Icariside II ameliorates ibotenic acid-induced cognitive impairment and apoptotic response via modulation of MAPK pathway in rats

Excitotoxicity is extensively recognized as a major pathological process of neuronal death and has been proved to play a key role in Alzheimer's disease (AD). ICS II, a flavonoid compound from Herba Epimedii Maxim, is attracting great interests due to its neuroprotective properties.The present study was aimed to explore the effects of ICS II on cognitive dysfunction and apoptotic response induced by excitatory neurotoxin ibotenic acid (IBO) injection in rats.Rats subjected to bilateral hippocampal injection of IBO were intragastrically administered with 4, 8 and 16 mg/kg ICS II or 0.6 mg/kg donepezil once a day for continuous 20 days.
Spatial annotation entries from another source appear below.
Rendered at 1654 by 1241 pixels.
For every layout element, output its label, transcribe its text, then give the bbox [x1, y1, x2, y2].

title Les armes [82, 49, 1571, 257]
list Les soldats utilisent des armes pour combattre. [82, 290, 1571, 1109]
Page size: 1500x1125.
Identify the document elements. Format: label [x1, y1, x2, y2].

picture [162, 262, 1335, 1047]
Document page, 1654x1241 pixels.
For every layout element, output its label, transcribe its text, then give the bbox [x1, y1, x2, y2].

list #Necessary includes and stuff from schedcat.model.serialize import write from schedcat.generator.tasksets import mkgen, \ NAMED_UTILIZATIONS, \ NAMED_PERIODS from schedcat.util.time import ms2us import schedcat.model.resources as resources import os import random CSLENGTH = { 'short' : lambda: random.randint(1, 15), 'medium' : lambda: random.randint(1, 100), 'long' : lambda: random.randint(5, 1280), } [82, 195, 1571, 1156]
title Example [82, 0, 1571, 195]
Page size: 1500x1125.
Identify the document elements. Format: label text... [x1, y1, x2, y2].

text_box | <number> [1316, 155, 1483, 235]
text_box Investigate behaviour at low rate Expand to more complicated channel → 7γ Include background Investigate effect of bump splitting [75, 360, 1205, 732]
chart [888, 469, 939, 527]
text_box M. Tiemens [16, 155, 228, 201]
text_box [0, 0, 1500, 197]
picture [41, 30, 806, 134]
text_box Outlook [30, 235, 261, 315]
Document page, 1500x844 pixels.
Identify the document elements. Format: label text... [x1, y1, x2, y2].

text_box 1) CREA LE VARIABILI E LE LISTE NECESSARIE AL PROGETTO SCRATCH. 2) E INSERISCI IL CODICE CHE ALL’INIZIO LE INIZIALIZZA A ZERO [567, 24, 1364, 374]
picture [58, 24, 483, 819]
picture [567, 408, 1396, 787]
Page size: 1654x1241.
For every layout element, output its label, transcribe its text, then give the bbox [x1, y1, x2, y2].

Learning and memory functions were tested by Morris water maze. The neuronal morphology in hippocampus was examined by HE staining and Nissl staining, respectively. Neuronal apoptosis was detected by terminal deoxynucleotidyl transferase-mediated dUTP nick end labeling (TUNEL) assay. The expression of apoptosis-related proteins and the activation of mitogen-activated protein kinase (MAPK) pathway were detected by Western blot.It was uncovered that hippocampal injection of IBO caused learning and memory impairment, neuronal damage and loss, as well as pro-apoptotic response. ICS II administrated at doses of 8 and 16 mg/kg not only rescued behavioral performance, but also protected hippocampal neurons against neurotoxicity via suppressing the elevation of Bax/Bcl-2 ratio and the activation of caspase-3. Meanwhile, ICS II repressed the down-regulation of calbindin protein induced by IBO. Additionally, ICS II exerted an inhibitory effect on MAPK (p38, ERK1/2 and JNK) pathway phosphorylation.These results suggest that ICS II attenuates IBO-induced cognitive deficits, possibly via the regulation of calbindin expression and the inhibition of apoptotic response. In addition, the MAPK signaling pathway is implicated in the potential mechanisms of ICS II against IBO-induced excitotoxicity, indicating that ICS II is a promising compound for treatment of excitotoxicity-related diseases, including AD.